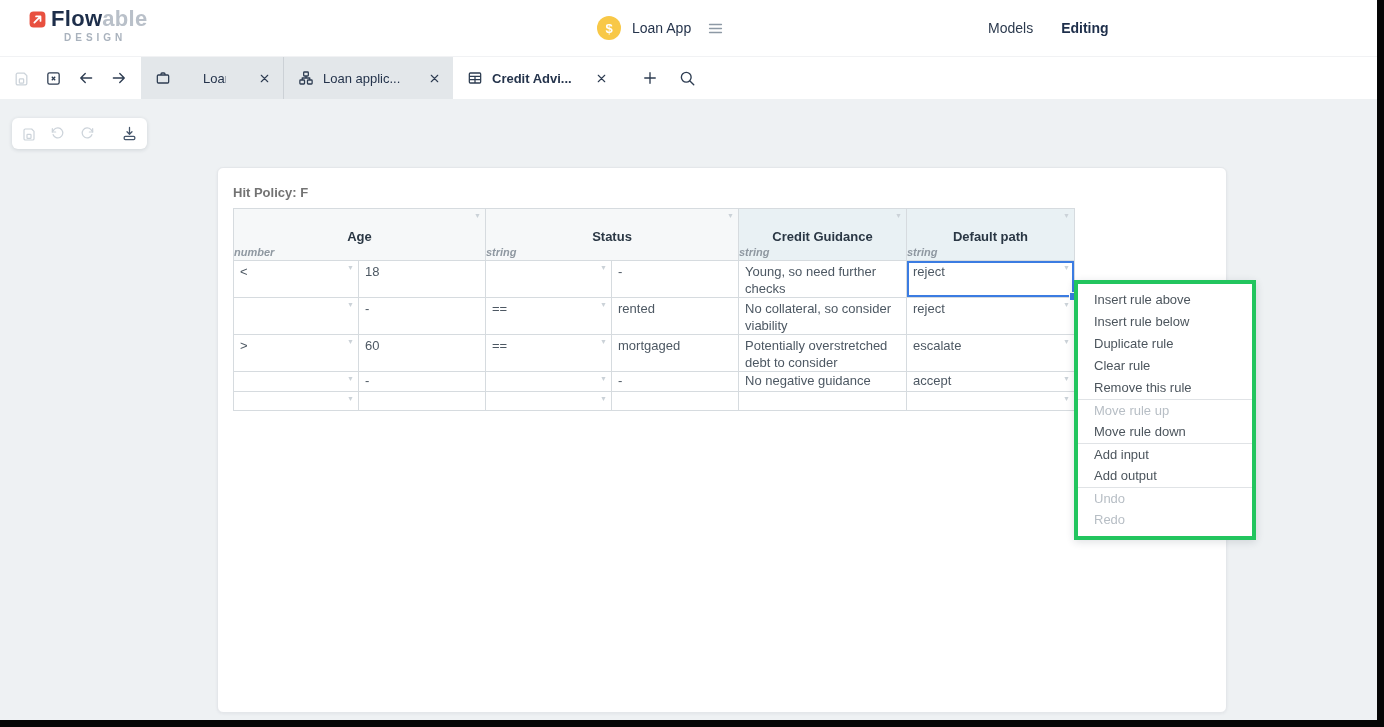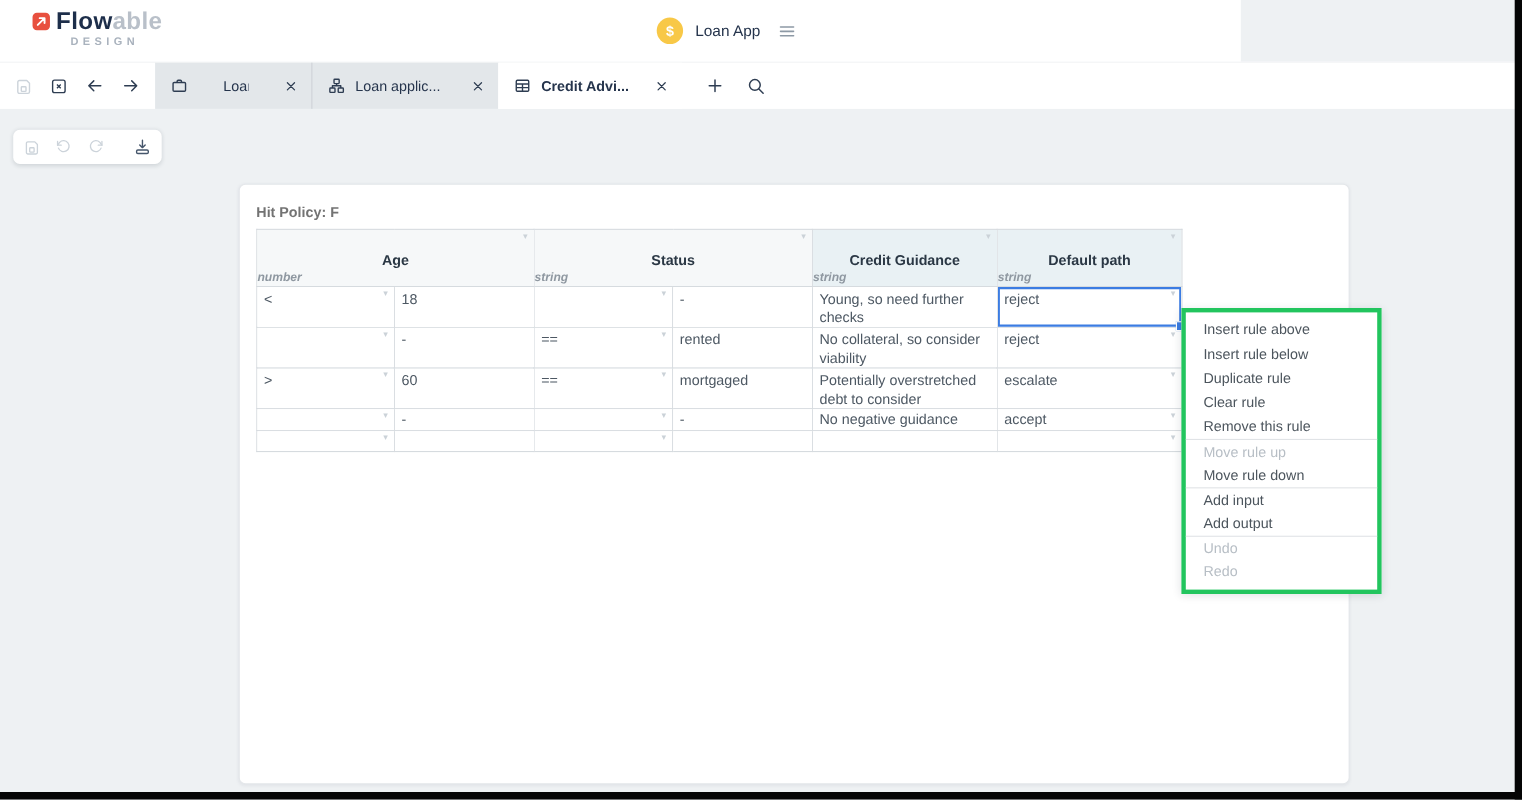--- a/index.html
+++ b/index.html
@@ -7,7 +7,7 @@
   body { font-family:"Liberation Sans", sans-serif; background:#eef1f3; position:relative; color:#25344c; }
 
   
-  .topbar { position:absolute; top:0; left:0; width:1128px; height:56px; background:#fff; z-index:5; }
+  .topbar { position:absolute; top:0; left:0; width:1384px; height:56px; background:#fff; z-index:5; }
   .logo { position:absolute; left:28px; top:8px; display:flex; gap:4px; cursor:pointer; }
   .logo-mark { margin-top:2px; }
   .logo-word { font-size:22px; font-weight:700; letter-spacing:.3px; line-height:22px; }

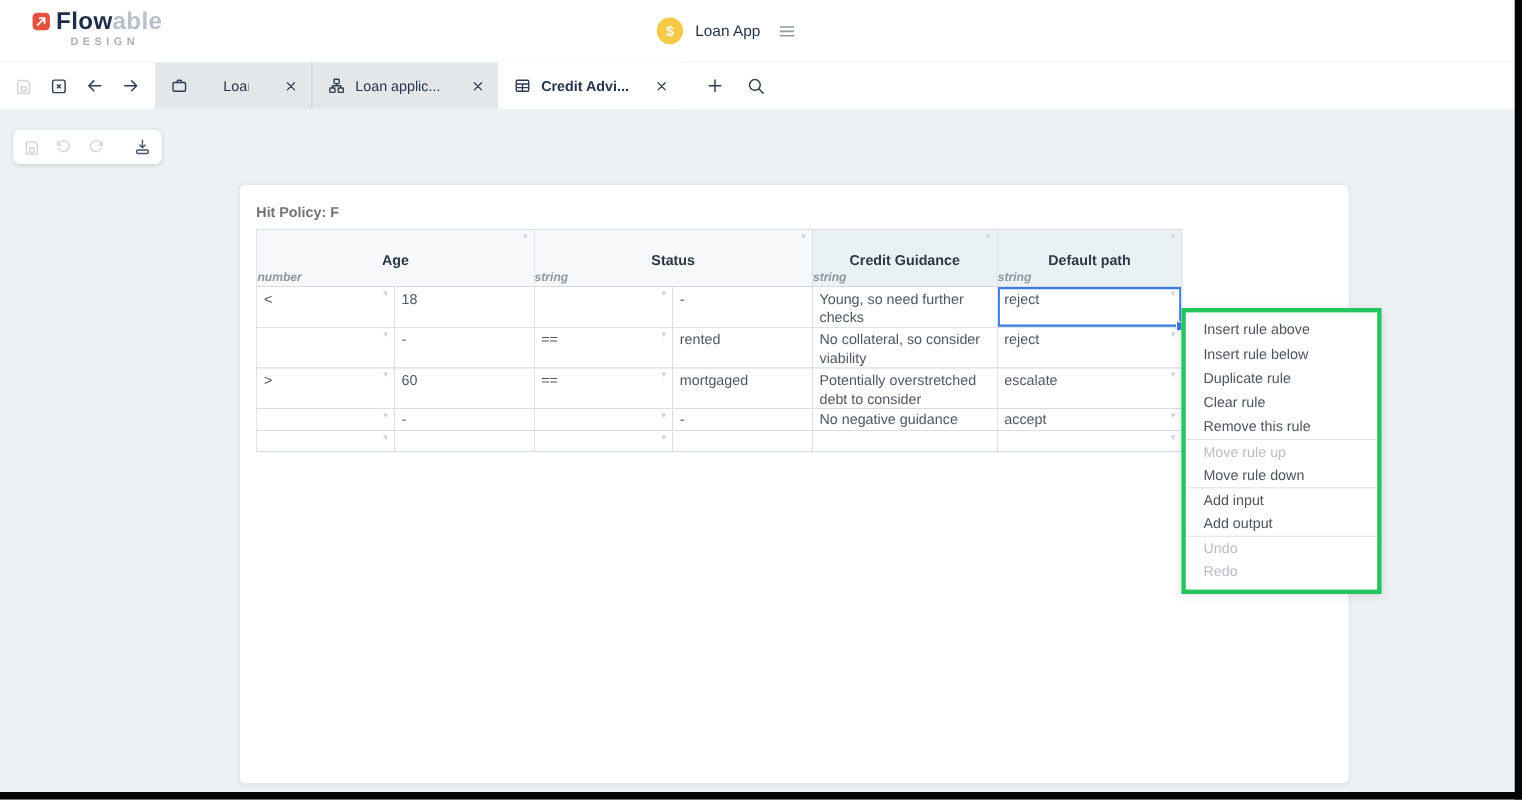--- a/index.html
+++ b/index.html
@@ -100,6 +100,10 @@
     </span>
   </div>
 
+  <nav class="topnav">
+    <span class="plain">Models</span>
+    <span class="active">Editing</span>
+  </nav>
 </header>
 
 <div class="tabbar">

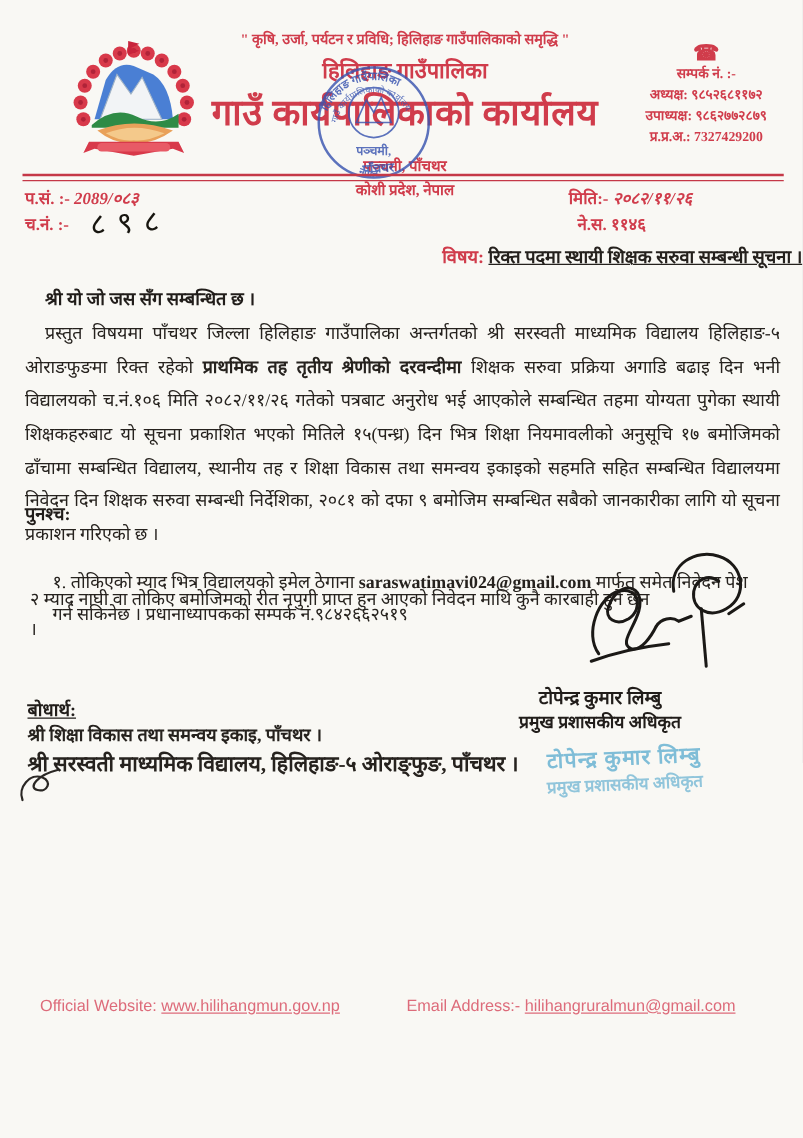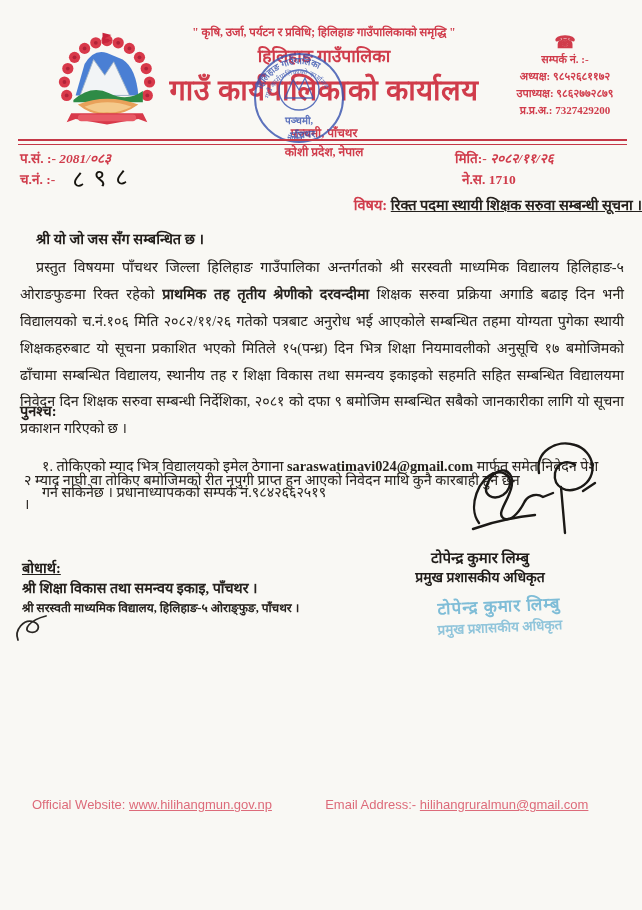--- a/index.html
+++ b/index.html
@@ -164,7 +164,7 @@
 
   <div class="refno">
     <span>प.सं. :-</span>
-    <span class="refval">2081/०८३</span>
+    <span class="refval">2089/०८३</span>
   </div>
   <div class="dateblk">
     <span>मिति:-</span>

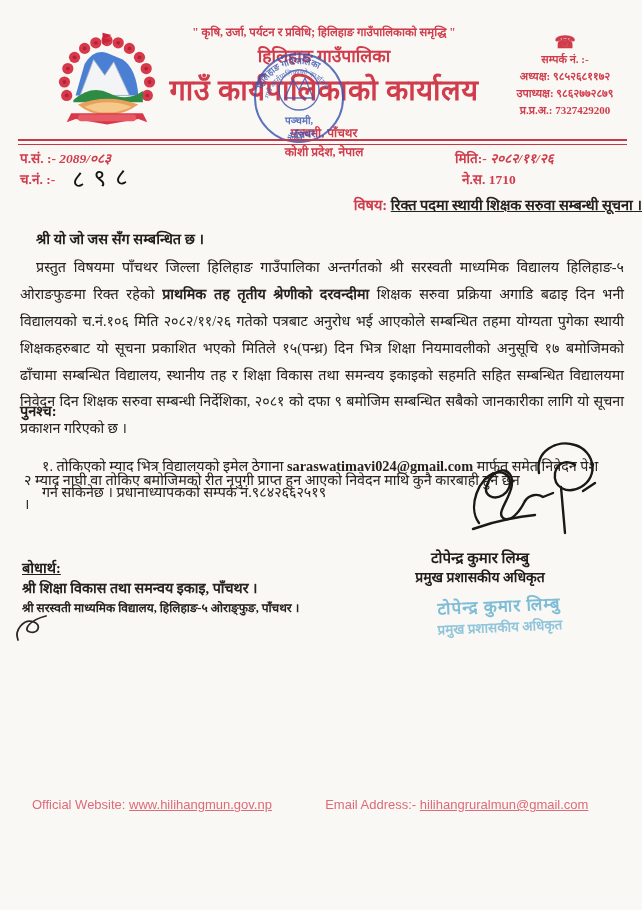--- a/index.html
+++ b/index.html
@@ -172,7 +172,7 @@
   </div>
   <div class="chno">च.नं. :-</div>
   <div class="chval">८९८</div>
-  <div class="nsval">ने.स. 1710</div>
+  <div class="nsval">ने.स. ११४६</div>
 
   <div class="subject">
     <span class="lab">विषय:</span>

◆ **Try it**:
Repeat each line of the listing word for word, from the first through the line that contains "top:0; left:0; width:1384px;". Any picture stays out.

◆ **The answer**:
--- a/index.html
+++ b/index.html
@@ -7,7 +7,7 @@
   body { font-family:"Liberation Sans", sans-serif; background:#eef1f3; position:relative; color:#25344c; }
 
   
-  .topbar { position:absolute; top:0; left:0; width:1128px; height:56px; background:#fff; z-index:5; }
+  .topbar { position:absolute; top:0; left:0; width:1384px; height:56px; background:#fff; z-index:5; }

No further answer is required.